Get Trip Cancellation Insurance to Guard Against European Superbug

If you’re planning a trip to Europe relatively soon, make sure you buy trip cancellation insurance to cover your travel investment in case the E-coli superbug that has infected thousands of people throughout Europe—and some travelers in North America—forces a change in your plans.

To date, German officials have been unsuccessful in tracking the source of the organism causing the outbreak of hemolytic-uremic syndrome (HUS) and as of June 7, the World Health Organization reports that 22 people have died, 2330 have been reported infected and 630 people have been hospitalized. Among those infected are two Americans who recently traveled to Hamburg, and a man from Peel Region, west of Toronto, who recently returned from a visit to Germany where he recalls eating salad vegetables—the presumed carrier of the bug.

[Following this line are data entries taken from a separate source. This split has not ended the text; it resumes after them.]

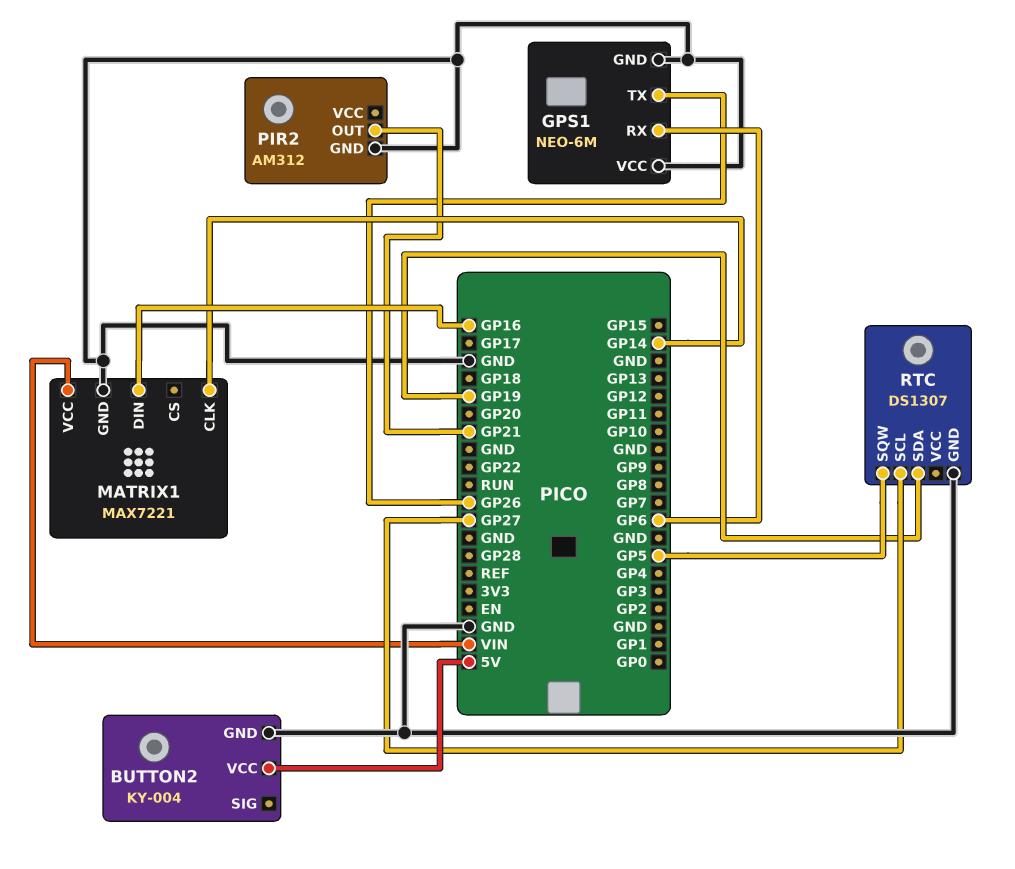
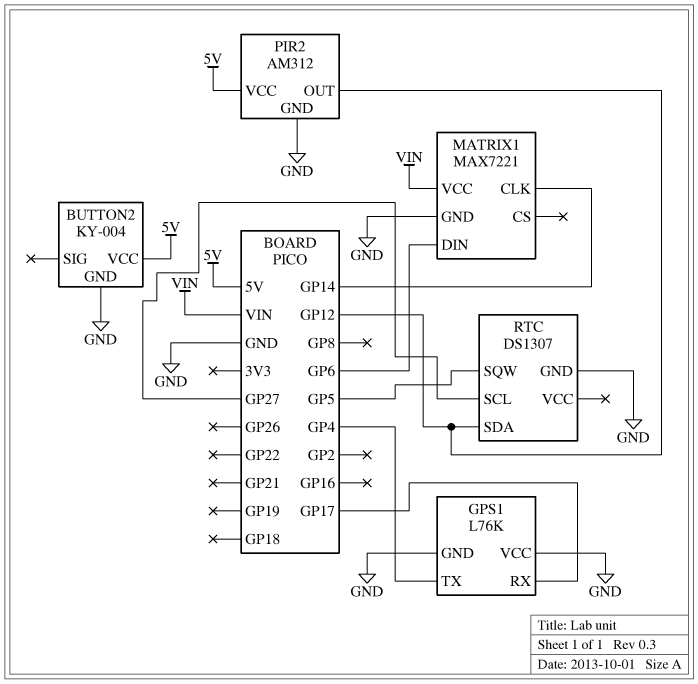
GPS1: NEO-6M -> L76K
GPS1 pin RX: GP6 -> GP17
GPS1 pin TX: GP26 -> GP4
MATRIX1 pin DIN: GP16 -> GP6
PIR2 pin OUT: GP21 -> GP12
PIR2 pin VCC: none -> 5V
RTC pin SDA: GP19 -> GP12

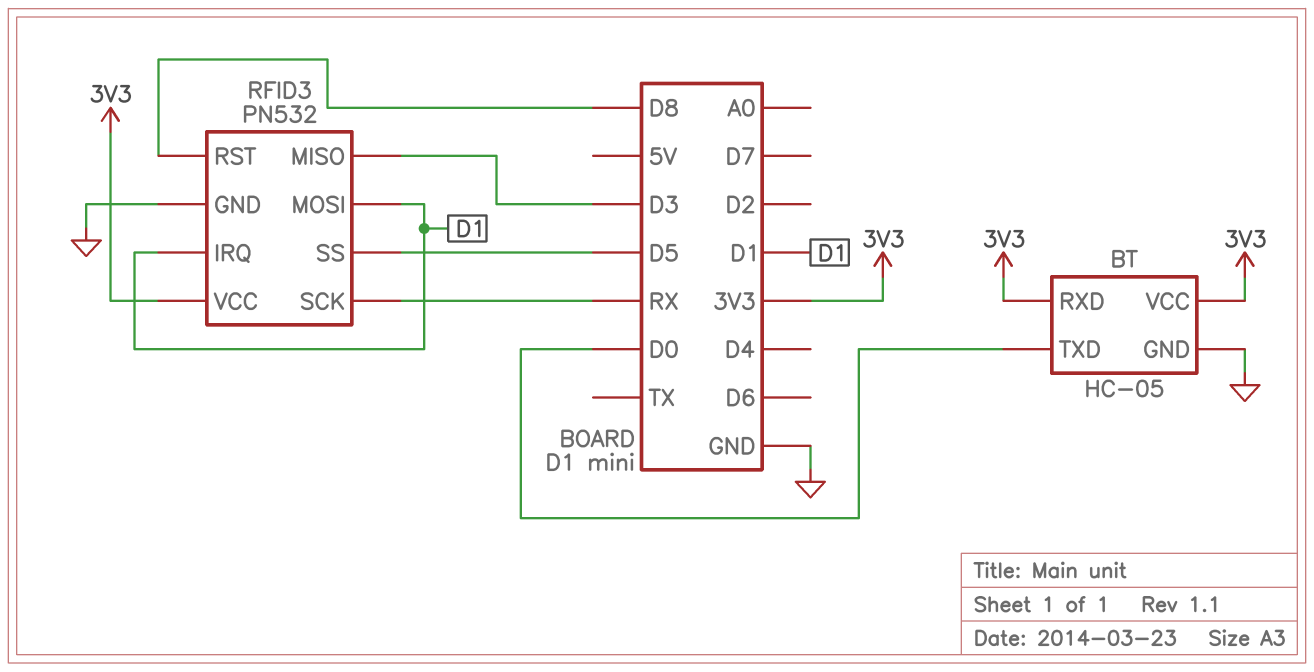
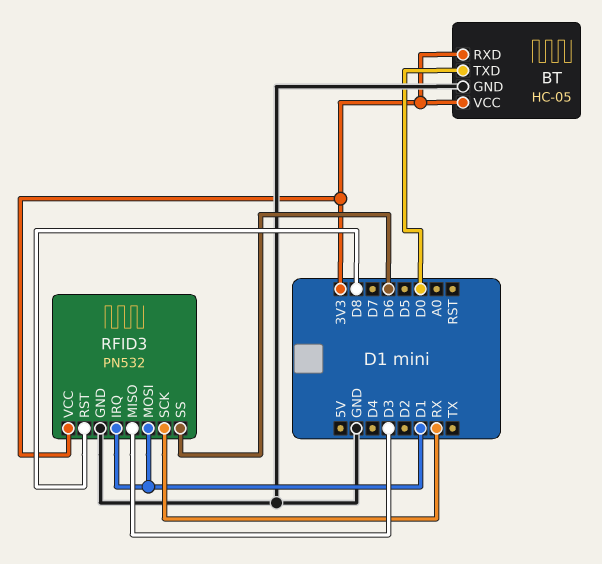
RFID3 pin SS: D5 -> D6

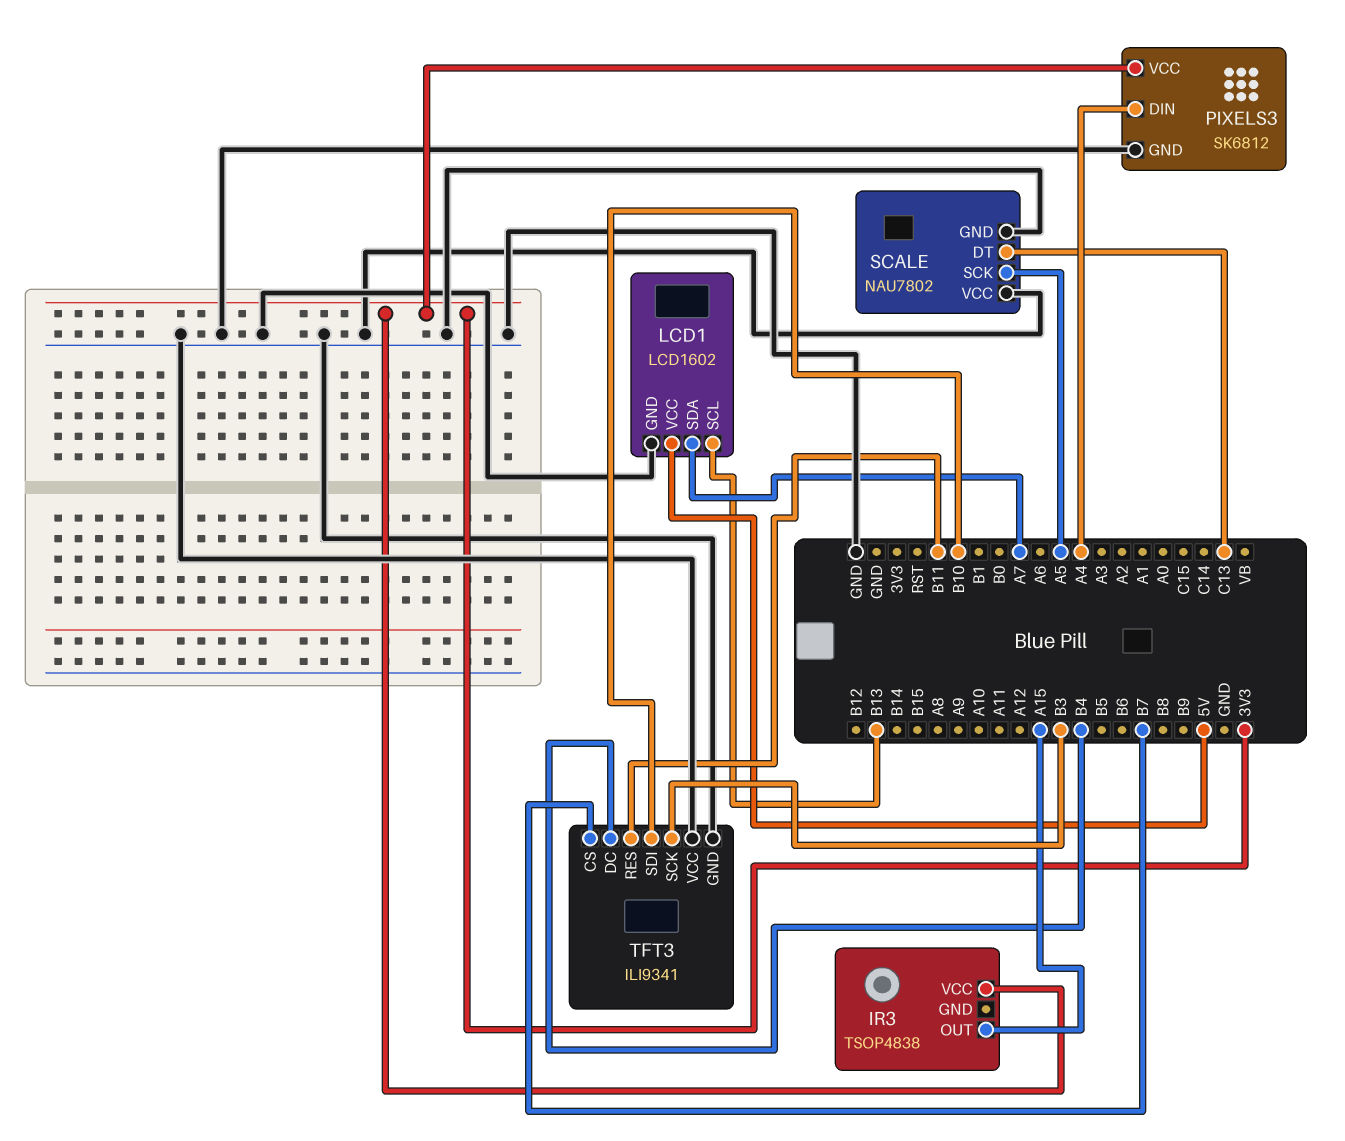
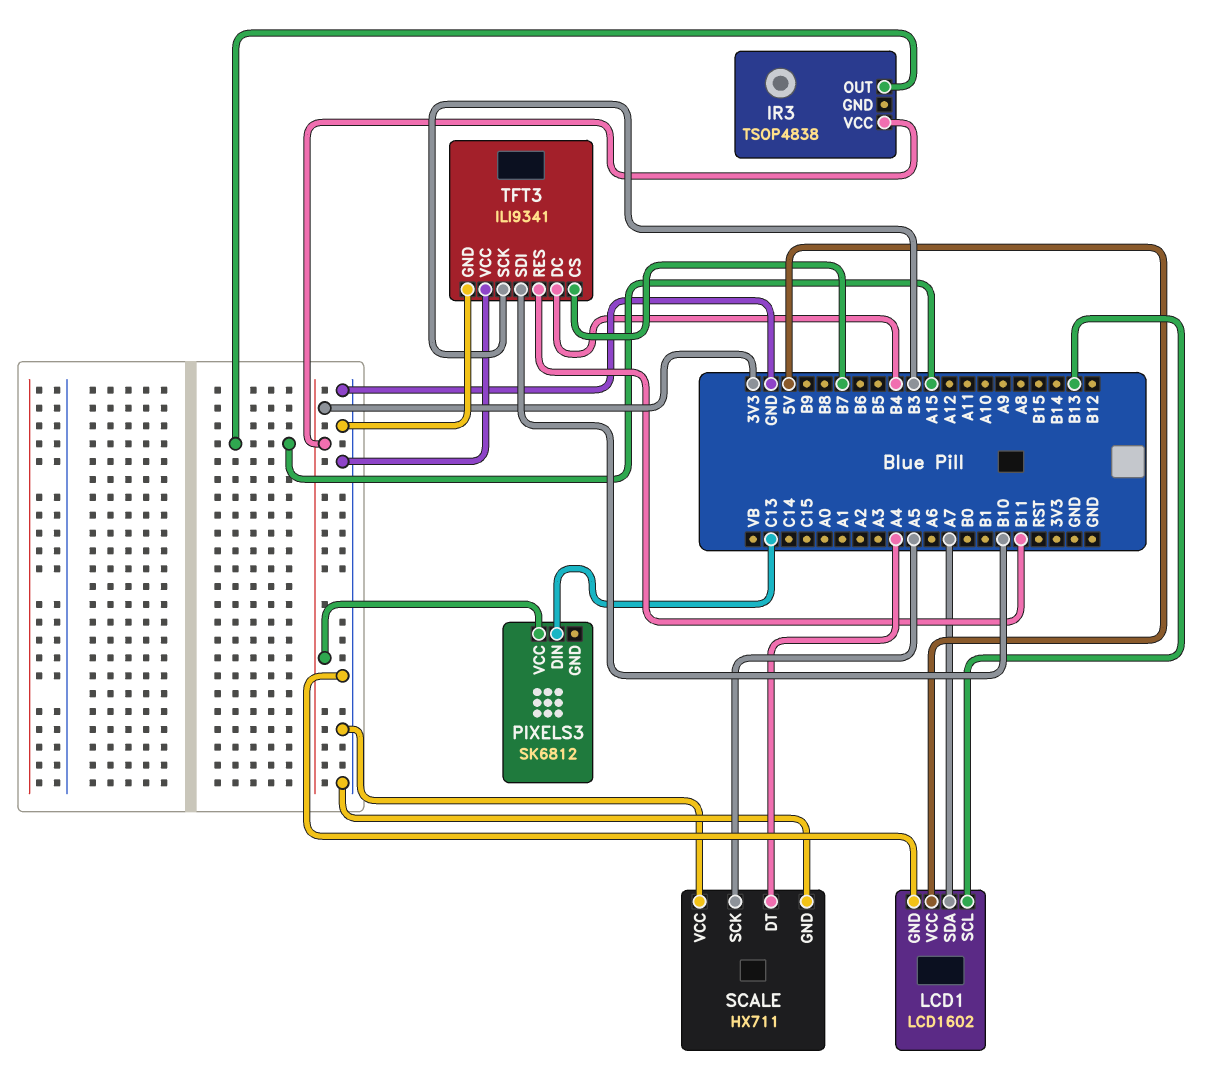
PIXELS3 pin DIN: A4 -> C13
PIXELS3 pin GND: GND -> none
SCALE: NAU7802 -> HX711
SCALE pin DT: C13 -> A4

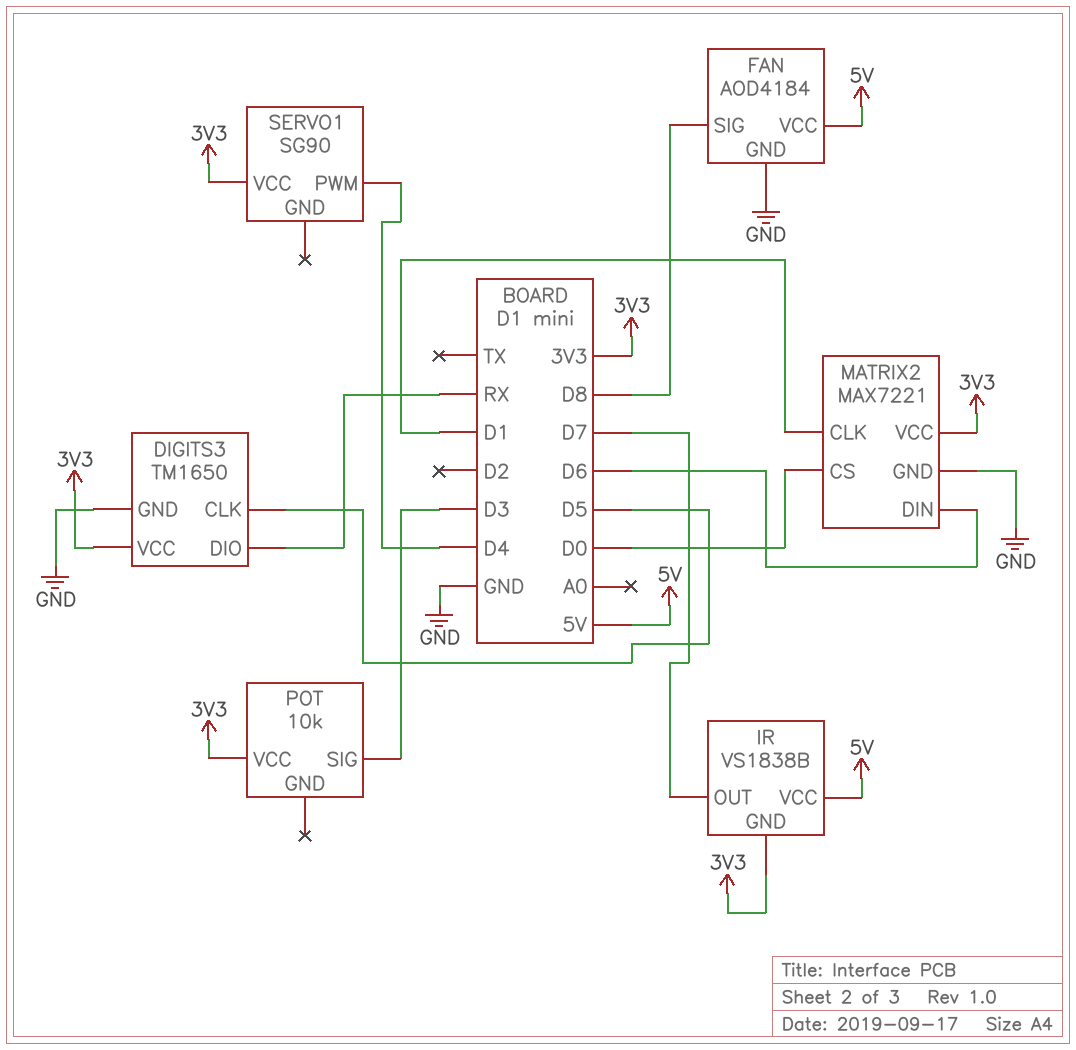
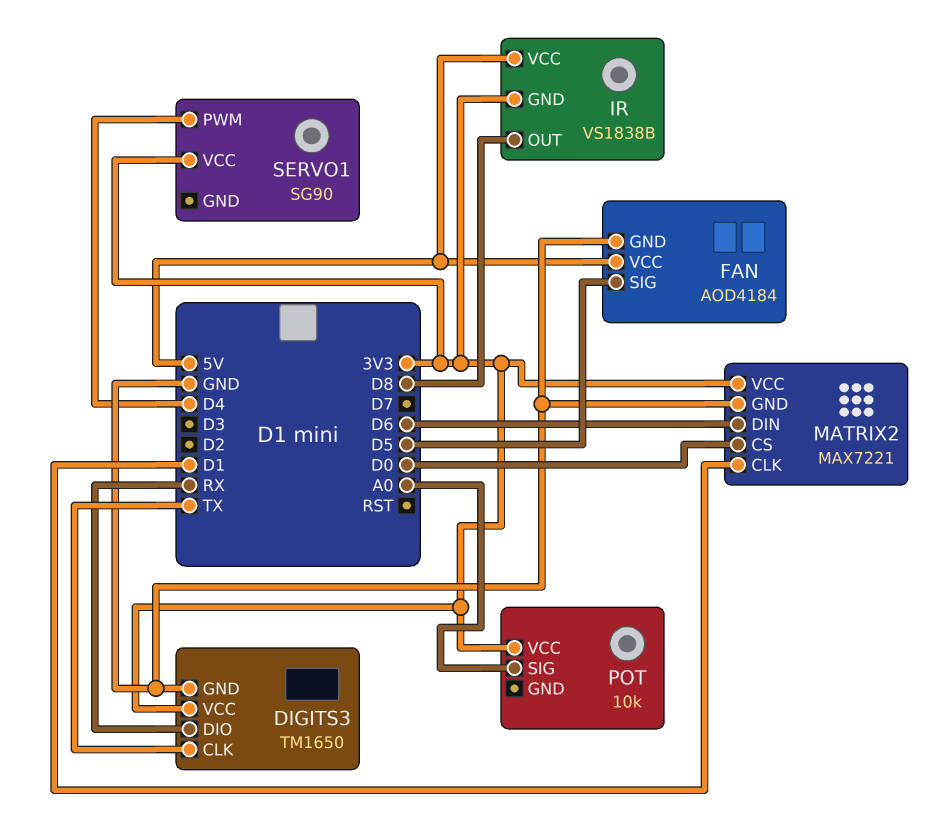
DIGITS3 pin CLK: D5 -> TX
FAN pin SIG: D8 -> D5
IR pin OUT: D7 -> D8
POT pin SIG: D3 -> A0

German health authorities have so far erroneously blamed cucumbers from Spain and bean sprouts from Saxony as sources of the infection, but they appear to be no closer to tracking the source of this food borne bacterium, even as many of their hospitals are being overwhelmed with cases of suspected HUS.

Government health authorities in Canada, the U.S., and the U.K., urge travelers to Europe to see a doctor immediately if they experience bloody diarrhea, stomach cramps, vomiting, tiredness or fever. European authorities also are reminding people not to eat raw tomatoes, cucumbers or other leafy vegetables until they can more definitively track the source of the infection.

At this point, no government have warned travelers to avoid non essential travel to any parts of Europe—although the infection footprint now covers most of western Europe.  But if HUS continues to spread, you may need to alter your travel plans, and trip cancellation/interruption insurance can protect any non-reimbursable deposits or payments you make for tours, hotels, flights, cruises or other arrangements.

If you buy your trip cancellation insurance before a government agency issues an Avoid Travel advisory, your coverage will be valid. Most policies require you to buy your insurance either at the time you buy your tour, or within a short time of such purchase.

Insurance purchases made after government advisories are issued, will likely not cover you for any losses related to the advisory.  But trip cancellation insurance is not perfect.  It has limitations and exclusions, and it only covers costs you have already put out that are non-reimbursable from other sources, and only up to specified limits, so understand what you buy.